Sibyl Mary Sammis-MacDermid (May 12, 1876 – November 5, 1940) was an American soprano singer and voice teacher, based in Chicago in the 1910s, and in New York City after 1921.

==Early life and education==
Sammis was born in Illinois, the daughter of Oscar Fitzgerald Sammis and Julia Bogue Sammis. Her father was a miner in the Dakota Territory when she was a girl. Writer Hobart Chatfield-Taylor was her cousin. She went to Chicago to study with Ragna Linne, and pursued further studies in London and Paris.
==Career==
Sammis-MacDermid performed at the Proms in London in 1904, under conductor Henry Wood. In 1907 she sang at a benefit concert to raise money for a hospital in Iowa. She made several recordings on the Victor label in 1910. She was a soprano soloist with the Chicago Symphony Orchestra in 1910 and 1911. She was a church soloist, and taught voice students from her studio in Chicago. Her husband accompanied her in some recitals, and she sang his compositions. She also sang songs by Carrie Jacobs-Bond and Lily Wadhams Moline. Alma Voedisch was the MacDermids' manager.

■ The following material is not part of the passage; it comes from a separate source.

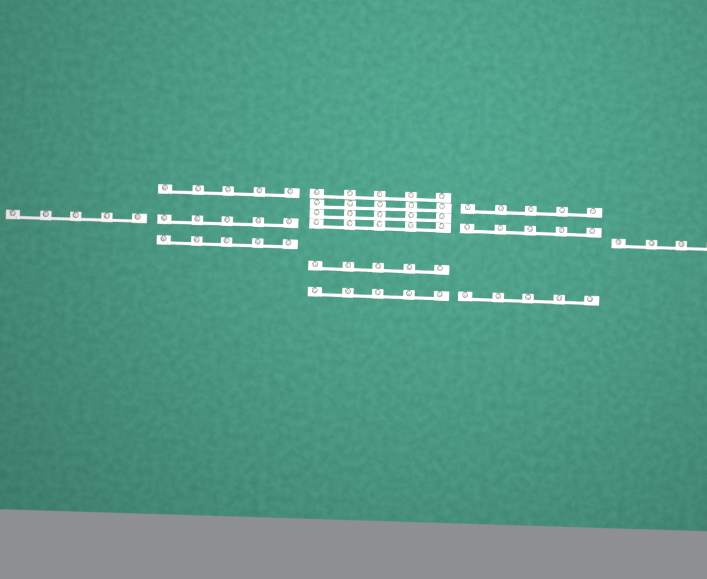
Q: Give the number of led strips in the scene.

In 1919, Sammis-MacDermid organized an all-female touring quartet, the Sibyl Sammis Singers. from some of her best students. She gave a joint recital with baritone Fred Newell Morris in Indianapolis in 1922. Also in 1922, she gave a five-week master class at a music school in Kansas City. She posed at the wheel of an Oldsmobile car as an endorsement for the brand. She was vice-president of the Society of American Musicians in Chicago.

== Publications ==

- "Silence and Harmony" (1918, short essay in Christian Science Sentinel)

==Personal life==
Sammis married Canadian-born composer James Gardiner MacDermid in 1909. The couple moved to New York City around 1921. She died in 1940, at the age of 64, in New York City.